Stated problem:
Return the material below unchanged, from its first line up to and including the line that contains "local contrast: mode bilateral grid, contrast 10, coarseness".
— Start of Records to process —
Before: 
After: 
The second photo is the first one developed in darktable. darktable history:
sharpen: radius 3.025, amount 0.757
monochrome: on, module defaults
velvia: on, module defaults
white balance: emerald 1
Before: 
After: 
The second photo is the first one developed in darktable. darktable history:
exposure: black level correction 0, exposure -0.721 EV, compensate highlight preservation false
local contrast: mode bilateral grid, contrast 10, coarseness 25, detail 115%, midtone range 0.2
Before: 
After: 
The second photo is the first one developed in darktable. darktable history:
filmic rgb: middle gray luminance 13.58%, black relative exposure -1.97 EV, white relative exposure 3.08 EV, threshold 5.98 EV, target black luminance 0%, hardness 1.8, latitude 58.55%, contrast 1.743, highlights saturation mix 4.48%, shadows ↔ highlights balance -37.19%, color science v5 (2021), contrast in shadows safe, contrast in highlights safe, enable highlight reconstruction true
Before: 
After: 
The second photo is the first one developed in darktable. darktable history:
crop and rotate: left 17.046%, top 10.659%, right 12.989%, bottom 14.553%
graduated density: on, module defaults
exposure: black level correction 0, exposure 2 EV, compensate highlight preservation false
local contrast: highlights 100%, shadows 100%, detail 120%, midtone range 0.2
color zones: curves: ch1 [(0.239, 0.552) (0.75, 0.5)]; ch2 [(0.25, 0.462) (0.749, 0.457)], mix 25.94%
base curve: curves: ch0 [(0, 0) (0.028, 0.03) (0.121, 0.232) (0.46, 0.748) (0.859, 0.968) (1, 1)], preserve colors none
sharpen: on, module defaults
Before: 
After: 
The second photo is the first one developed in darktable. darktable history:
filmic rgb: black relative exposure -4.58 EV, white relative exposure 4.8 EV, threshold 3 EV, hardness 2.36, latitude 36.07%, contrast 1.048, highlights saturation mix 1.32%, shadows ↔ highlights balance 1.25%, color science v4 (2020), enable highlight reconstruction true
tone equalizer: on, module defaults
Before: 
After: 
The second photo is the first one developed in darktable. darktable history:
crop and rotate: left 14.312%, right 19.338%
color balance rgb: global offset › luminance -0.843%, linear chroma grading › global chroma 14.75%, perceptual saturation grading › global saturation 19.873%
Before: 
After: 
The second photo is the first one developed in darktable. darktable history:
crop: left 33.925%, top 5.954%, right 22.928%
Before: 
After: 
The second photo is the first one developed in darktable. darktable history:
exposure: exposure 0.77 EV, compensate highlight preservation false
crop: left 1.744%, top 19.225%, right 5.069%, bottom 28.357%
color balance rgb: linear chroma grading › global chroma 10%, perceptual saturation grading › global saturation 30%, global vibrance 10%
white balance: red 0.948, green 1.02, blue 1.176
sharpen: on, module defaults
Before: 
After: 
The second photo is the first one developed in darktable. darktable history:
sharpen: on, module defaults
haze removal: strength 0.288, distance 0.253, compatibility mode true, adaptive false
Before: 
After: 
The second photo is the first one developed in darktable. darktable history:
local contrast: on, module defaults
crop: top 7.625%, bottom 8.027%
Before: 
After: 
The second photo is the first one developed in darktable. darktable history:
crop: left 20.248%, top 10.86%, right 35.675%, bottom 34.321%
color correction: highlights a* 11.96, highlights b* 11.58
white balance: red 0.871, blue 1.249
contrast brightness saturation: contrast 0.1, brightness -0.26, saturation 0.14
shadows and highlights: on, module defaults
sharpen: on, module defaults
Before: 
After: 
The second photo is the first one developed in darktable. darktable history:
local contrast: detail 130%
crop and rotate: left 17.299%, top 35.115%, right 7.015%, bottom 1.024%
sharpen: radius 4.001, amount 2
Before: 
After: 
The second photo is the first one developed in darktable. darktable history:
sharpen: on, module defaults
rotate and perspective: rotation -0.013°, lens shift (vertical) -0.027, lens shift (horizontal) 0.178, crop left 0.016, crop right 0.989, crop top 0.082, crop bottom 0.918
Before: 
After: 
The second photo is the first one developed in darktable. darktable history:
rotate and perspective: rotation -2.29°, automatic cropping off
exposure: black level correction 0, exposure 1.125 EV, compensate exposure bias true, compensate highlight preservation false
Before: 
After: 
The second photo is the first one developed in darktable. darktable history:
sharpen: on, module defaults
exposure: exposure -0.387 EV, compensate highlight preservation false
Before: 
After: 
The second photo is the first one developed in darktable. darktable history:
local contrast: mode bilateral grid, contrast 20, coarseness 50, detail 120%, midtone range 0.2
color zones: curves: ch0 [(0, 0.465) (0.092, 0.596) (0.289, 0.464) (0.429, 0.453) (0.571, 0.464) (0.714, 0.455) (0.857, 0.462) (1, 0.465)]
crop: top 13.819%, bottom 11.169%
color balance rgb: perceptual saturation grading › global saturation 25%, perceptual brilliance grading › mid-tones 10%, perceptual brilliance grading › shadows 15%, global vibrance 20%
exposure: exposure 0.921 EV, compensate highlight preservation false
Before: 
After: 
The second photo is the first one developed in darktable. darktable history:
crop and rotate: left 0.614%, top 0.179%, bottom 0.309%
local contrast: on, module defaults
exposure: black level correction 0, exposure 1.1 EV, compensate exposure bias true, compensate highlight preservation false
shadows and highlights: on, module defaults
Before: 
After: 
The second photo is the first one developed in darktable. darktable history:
— End of Records to process —
Solution to the exercise:
Before: 
After: 
The second photo is the first one developed in darktable. darktable history:
sharpen: radius 3.025, amount 0.757
monochrome: on, module defaults
velvia: on, module defaults
white balance: emerald 1
Before: 
After: 
The second photo is the first one developed in darktable. darktable history:
exposure: black level correction 0, exposure -0.721 EV, compensate highlight preservation false
local contrast: mode bilateral grid, contrast 10, coarseness 25, detail 115%, midtone range 0.2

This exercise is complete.